:: Work instruction ::
The answer must consist of every record, printed exactly as it stands.

Stored records
-------

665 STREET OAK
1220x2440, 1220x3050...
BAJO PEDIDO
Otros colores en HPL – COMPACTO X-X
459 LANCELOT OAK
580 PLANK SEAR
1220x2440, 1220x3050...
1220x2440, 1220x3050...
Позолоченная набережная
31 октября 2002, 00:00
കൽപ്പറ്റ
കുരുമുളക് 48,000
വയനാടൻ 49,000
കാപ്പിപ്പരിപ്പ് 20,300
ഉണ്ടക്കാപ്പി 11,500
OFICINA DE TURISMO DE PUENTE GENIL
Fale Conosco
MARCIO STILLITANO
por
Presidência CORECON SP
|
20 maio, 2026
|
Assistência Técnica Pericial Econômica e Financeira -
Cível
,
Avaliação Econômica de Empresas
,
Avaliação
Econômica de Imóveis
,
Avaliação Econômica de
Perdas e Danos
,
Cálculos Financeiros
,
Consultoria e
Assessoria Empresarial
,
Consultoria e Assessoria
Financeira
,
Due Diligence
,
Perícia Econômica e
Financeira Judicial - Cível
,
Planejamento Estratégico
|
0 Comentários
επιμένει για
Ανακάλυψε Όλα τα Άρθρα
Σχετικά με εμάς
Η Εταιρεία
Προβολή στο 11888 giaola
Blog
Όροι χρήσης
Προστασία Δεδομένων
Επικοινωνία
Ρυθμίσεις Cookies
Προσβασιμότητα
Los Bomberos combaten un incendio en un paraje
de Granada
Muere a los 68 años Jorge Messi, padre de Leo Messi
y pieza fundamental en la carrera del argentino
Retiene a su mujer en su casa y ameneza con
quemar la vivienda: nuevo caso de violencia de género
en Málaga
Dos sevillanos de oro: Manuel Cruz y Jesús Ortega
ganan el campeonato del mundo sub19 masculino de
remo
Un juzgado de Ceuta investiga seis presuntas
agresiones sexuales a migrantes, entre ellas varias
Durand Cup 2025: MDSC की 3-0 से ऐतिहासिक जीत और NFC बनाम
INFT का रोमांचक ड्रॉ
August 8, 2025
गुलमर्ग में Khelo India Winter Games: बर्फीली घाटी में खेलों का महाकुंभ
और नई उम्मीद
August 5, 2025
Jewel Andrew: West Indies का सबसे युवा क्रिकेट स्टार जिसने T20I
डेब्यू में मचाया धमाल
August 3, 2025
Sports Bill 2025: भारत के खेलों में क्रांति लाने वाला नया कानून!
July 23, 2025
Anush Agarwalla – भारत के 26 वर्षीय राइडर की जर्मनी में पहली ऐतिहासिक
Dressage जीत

-------

:: Reply ::
665 STREET OAK
1220x2440, 1220x3050...
BAJO PEDIDO
Otros colores en HPL – COMPACTO X-X
459 LANCELOT OAK
580 PLANK SEAR
1220x2440, 1220x3050...
1220x2440, 1220x3050...
Позолоченная набережная
31 октября 2002, 00:00
കൽപ്പറ്റ
കുരുമുളക് 48,000
വയനാടൻ 49,000
കാപ്പിപ്പരിപ്പ് 20,300
ഉണ്ടക്കാപ്പി 11,500
OFICINA DE TURISMO DE PUENTE GENIL
Fale Conosco
MARCIO STILLITANO
por
Presidência CORECON SP
|
20 maio, 2026
|
Assistência Técnica Pericial Econômica e Financeira -
Cível
,
Avaliação Econômica de Empresas
,
Avaliação
Econômica de Imóveis
,
Avaliação Econômica de
Perdas e Danos
,
Cálculos Financeiros
,
Consultoria e
Assessoria Empresarial
,
Consultoria e Assessoria
Financeira
,
Due Diligence
,
Perícia Econômica e
Financeira Judicial - Cível
,
Planejamento Estratégico
|
0 Comentários
επιμένει για
Ανακάλυψε Όλα τα Άρθρα
Σχετικά με εμάς
Η Εταιρεία
Προβολή στο 11888 giaola
Blog
Όροι χρήσης
Προστασία Δεδομένων
Επικοινωνία
Ρυθμίσεις Cookies
Προσβασιμότητα
Los Bomberos combaten un incendio en un paraje
de Granada
Muere a los 68 años Jorge Messi, padre de Leo Messi
y pieza fundamental en la carrera del argentino
Retiene a su mujer en su casa y ameneza con
quemar la vivienda: nuevo caso de violencia de género
en Málaga
Dos sevillanos de oro: Manuel Cruz y Jesús Ortega
ganan el campeonato del mundo sub19 masculino de
remo
Un juzgado de Ceuta investiga seis presuntas
agresiones sexuales a migrantes, entre ellas varias
Durand Cup 2025: MDSC की 3-0 से ऐतिहासिक जीत और NFC बनाम
INFT का रोमांचक ड्रॉ
August 8, 2025
गुलमर्ग में Khelo India Winter Games: बर्फीली घाटी में खेलों का महाकुंभ
और नई उम्मीद
August 5, 2025
Jewel Andrew: West Indies का सबसे युवा क्रिकेट स्टार जिसने T20I
डेब्यू में मचाया धमाल
August 3, 2025
Sports Bill 2025: भारत के खेलों में क्रांति लाने वाला नया कानून!
July 23, 2025
Anush Agarwalla – भारत के 26 वर्षीय राइडर की जर्मनी में पहली ऐतिहासिक
Dressage जीत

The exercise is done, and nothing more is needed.